◆ **WHAT TO PRODUCE**
Below are some records. Print exactly the lines between the one holding "Я житель Підмосков'я." and the one holding "Gestion des cookies", inclusive, and nothing else.

◆ **SUPPLIED RECORDS**
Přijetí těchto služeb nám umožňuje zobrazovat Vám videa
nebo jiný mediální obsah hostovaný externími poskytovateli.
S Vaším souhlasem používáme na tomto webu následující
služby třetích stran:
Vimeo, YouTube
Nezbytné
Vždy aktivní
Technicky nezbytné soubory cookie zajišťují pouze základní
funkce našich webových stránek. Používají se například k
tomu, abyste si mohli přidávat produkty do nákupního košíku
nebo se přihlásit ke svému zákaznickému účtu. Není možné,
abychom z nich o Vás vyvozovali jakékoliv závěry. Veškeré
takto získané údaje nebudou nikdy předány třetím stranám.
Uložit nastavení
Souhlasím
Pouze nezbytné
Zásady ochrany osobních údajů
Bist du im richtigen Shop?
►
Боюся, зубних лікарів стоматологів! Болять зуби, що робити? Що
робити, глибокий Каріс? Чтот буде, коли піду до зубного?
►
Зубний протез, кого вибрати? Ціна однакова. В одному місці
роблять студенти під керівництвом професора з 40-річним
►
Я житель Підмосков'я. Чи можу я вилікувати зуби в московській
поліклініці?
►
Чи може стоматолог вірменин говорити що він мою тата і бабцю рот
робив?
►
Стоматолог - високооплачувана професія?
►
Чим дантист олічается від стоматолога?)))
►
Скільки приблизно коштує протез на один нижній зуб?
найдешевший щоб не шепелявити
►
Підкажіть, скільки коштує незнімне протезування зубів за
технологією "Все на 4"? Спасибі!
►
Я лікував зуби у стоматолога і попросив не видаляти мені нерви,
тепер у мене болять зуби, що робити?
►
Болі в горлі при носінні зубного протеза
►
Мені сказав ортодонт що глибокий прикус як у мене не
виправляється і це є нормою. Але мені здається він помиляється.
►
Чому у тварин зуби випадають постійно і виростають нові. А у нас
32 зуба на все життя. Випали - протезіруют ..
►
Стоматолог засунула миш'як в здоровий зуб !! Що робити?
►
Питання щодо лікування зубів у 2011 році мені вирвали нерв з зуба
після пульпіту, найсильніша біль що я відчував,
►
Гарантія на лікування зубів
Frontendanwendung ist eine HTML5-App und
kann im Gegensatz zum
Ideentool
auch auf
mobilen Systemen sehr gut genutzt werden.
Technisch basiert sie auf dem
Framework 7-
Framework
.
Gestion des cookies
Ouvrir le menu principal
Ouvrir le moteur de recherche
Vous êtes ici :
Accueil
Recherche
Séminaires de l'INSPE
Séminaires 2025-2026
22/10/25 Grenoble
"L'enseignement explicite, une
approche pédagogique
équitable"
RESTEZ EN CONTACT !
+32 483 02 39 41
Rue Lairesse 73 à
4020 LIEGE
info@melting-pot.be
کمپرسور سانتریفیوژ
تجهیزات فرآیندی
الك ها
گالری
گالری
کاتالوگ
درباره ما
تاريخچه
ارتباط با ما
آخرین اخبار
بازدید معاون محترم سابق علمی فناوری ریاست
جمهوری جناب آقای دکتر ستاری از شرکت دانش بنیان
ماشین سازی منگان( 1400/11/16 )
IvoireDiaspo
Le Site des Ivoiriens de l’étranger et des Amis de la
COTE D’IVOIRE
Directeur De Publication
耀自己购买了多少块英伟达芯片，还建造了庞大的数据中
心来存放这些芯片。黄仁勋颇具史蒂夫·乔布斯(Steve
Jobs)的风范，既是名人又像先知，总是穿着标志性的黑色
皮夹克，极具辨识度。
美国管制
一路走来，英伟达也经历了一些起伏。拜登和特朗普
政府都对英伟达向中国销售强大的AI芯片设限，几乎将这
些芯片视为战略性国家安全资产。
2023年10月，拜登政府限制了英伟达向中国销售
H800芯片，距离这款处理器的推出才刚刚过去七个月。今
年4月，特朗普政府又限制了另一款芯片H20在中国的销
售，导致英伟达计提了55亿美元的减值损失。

◆ **TASK RESPONSE**
Я житель Підмосков'я. Чи можу я вилікувати зуби в московській
поліклініці?
►
Чи може стоматолог вірменин говорити що він мою тата і бабцю рот
робив?
►
Стоматолог - високооплачувана професія?
►
Чим дантист олічается від стоматолога?)))
►
Скільки приблизно коштує протез на один нижній зуб?
найдешевший щоб не шепелявити
►
Підкажіть, скільки коштує незнімне протезування зубів за
технологією "Все на 4"? Спасибі!
►
Я лікував зуби у стоматолога і попросив не видаляти мені нерви,
тепер у мене болять зуби, що робити?
►
Болі в горлі при носінні зубного протеза
►
Мені сказав ортодонт що глибокий прикус як у мене не
виправляється і це є нормою. Але мені здається він помиляється.
►
Чому у тварин зуби випадають постійно і виростають нові. А у нас
32 зуба на все життя. Випали - протезіруют ..
►
Стоматолог засунула миш'як в здоровий зуб !! Що робити?
►
Питання щодо лікування зубів у 2011 році мені вирвали нерв з зуба
після пульпіту, найсильніша біль що я відчував,
►
Гарантія на лікування зубів
Frontendanwendung ist eine HTML5-App und
kann im Gegensatz zum
Ideentool
auch auf
mobilen Systemen sehr gut genutzt werden.
Technisch basiert sie auf dem
Framework 7-
Framework
.
Gestion des cookies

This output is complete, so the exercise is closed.